Collection entries
+===+

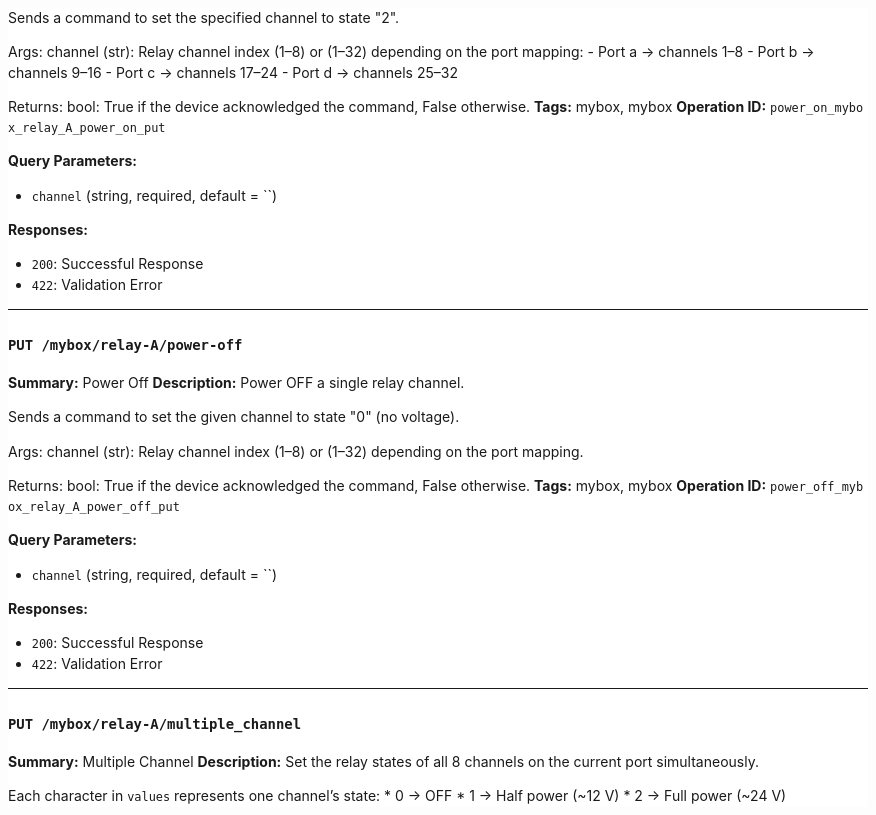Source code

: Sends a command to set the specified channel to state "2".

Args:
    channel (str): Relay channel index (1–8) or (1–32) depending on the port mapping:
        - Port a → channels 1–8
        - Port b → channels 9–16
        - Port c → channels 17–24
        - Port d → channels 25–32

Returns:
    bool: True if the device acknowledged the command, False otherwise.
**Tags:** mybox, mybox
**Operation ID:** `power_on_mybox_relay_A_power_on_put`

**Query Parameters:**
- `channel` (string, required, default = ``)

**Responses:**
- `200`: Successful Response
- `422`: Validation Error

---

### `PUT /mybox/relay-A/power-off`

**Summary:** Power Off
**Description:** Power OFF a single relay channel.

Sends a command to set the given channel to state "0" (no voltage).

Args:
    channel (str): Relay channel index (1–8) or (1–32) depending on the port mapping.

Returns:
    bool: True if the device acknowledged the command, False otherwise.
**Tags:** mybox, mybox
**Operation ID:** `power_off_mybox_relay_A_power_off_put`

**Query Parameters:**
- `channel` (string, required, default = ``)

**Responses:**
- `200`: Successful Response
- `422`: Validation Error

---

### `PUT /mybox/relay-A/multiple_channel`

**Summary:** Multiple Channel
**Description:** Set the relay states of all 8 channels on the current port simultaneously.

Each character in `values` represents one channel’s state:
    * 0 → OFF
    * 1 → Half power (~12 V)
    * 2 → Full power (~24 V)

+===+

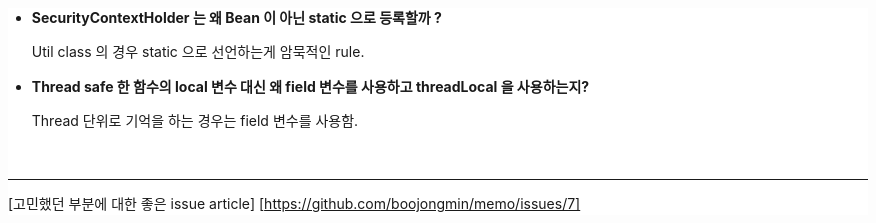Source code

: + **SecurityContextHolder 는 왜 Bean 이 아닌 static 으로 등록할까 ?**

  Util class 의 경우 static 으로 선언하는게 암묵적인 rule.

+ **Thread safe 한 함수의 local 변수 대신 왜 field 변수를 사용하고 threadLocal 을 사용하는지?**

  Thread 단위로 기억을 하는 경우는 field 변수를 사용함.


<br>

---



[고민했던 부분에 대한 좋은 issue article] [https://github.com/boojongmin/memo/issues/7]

+===+

Exercise prompt
Above are some lines. Repeat exactly, and only, those from the line that has "Each character in" through the line that has "power (~24 V)".

Written response
Each character in `values` represents one channel’s state:
    * 0 → OFF
    * 1 → Half power (~12 V)
    * 2 → Full power (~24 V)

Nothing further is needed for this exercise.